As an aside, I would like to clarify to any reader that, when they say you can use other tools, they aren't being a 100% honest. After a few assignments of using Scala and R, I quickly realized that using their iPython notebooks is the simplest and most straightforward way of clearing this course. Eventually, the assignments are such that using any other tool can cause a lot of strife.

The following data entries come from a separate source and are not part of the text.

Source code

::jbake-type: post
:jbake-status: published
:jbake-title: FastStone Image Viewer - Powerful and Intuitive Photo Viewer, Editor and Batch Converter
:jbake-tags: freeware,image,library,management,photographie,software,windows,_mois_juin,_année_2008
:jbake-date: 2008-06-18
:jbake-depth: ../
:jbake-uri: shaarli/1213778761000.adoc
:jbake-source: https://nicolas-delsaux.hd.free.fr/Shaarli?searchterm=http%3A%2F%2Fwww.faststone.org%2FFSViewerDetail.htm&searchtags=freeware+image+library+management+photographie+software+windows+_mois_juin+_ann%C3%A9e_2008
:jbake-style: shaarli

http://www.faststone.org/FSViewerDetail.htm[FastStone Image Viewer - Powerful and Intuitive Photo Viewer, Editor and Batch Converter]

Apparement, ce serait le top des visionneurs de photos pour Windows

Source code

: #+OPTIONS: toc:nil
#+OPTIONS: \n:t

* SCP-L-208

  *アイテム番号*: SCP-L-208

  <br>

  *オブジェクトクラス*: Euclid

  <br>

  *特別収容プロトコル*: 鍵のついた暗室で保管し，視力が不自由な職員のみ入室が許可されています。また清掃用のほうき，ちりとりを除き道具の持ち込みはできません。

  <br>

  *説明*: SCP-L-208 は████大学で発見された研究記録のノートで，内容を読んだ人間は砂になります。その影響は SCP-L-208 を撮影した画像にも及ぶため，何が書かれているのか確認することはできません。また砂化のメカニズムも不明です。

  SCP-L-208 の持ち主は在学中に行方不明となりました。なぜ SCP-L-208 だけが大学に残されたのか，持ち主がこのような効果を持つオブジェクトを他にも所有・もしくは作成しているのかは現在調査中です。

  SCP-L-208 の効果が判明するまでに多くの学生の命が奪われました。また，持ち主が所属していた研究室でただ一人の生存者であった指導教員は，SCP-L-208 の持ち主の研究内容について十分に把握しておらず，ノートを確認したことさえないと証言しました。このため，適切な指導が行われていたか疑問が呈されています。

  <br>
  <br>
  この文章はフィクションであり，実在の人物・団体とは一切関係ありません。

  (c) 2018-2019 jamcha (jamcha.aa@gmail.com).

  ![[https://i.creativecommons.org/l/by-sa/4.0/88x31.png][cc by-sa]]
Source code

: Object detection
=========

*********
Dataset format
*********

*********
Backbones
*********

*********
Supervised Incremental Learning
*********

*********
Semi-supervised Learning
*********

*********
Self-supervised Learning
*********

Brilliant course. Looking forward to the next one.

创建者 Phil B

•Jan 29, 2018

This was the deep dive into regression that I was looking for, learning how and why to implement the various different algorithms that are used without being tied to a specific software package. Some of the other reviews complain about the use of graphlab but really it has no impact on the value of the course, because you can literally write the functions from scratch yourself using standard python and Numpy. The use of graphlab is just to speed things up in some of the programming assignments. One or 2 of the quizzes had some incorrect values in the notebooks but a quick search of the forums showed the correct ones and the ability to reattempt the quizzes means it's not a big issue. Emily is an excellent lecturer and the constant use of graphical aids and annotations makes it very easy to follow even with some of the fairly advanced maths.

创建者 David M

•Sep 8, 2017

I enjoyed this course. I took Ng's original ML coursera course, and it was good, but this one was much more involved and helped me better understand essential concepts in machine learning and data science. I feel confident that I can apply the skills I have learned in this course to future applications. While the lecturer sometimes repeated herself, she did well to explain some of the more difficult concepts. I would recommend this to anyone who wants a better grasp of statistics and regression analysis. The only thing I found lacking was that there was no exploration of forecasting, extrapolation, or otherwise making predictions beyond the boundaries of the training data. I feel like this is an important skill, and believe it could have been included among what was covered here.

创建者 Sean S

•Feb 18, 2018

I really enjoyed this course. Emily is an excellent instructor and the material was well planned and straightforward to follow. The programming assignments were useful and I got a lot out of implementing the algorithms from (near) scratch. I would have liked to see SVR and ensemble methods as part of this class but I understand they will be covered in another course. I used graphlab for all of the assignments but I also used numpy and and pandas when I couldn't find the functions I was looking for in graphlab. I was not a fan of the coursera hosted notebooks with graphlab for the first course but running it off my own machine was a different experience and I could definitely be sold on a single solution in place of numpy, pandas, and scikit learn.

创建者 Craig B

•Nov 29, 2016

A well thought out and nicely paced introduction to Regression following on from the equally good foundation course. I particularly like the way that the assignments assume an improving knowledge and familiarity with Python as the course progresses. It will be interesting to see if the subsequent courses in the specialisation continue in this vein - I hope so. I note the concerns that some have expressed about the use of graphlab.create for examples and assignments, but tend to think there is benefit from gaining familiarity with a number of different data science ML tools and libraries. Also additional code and instructions are available for those determined to use other tools such as Pandas and Scikit Learn.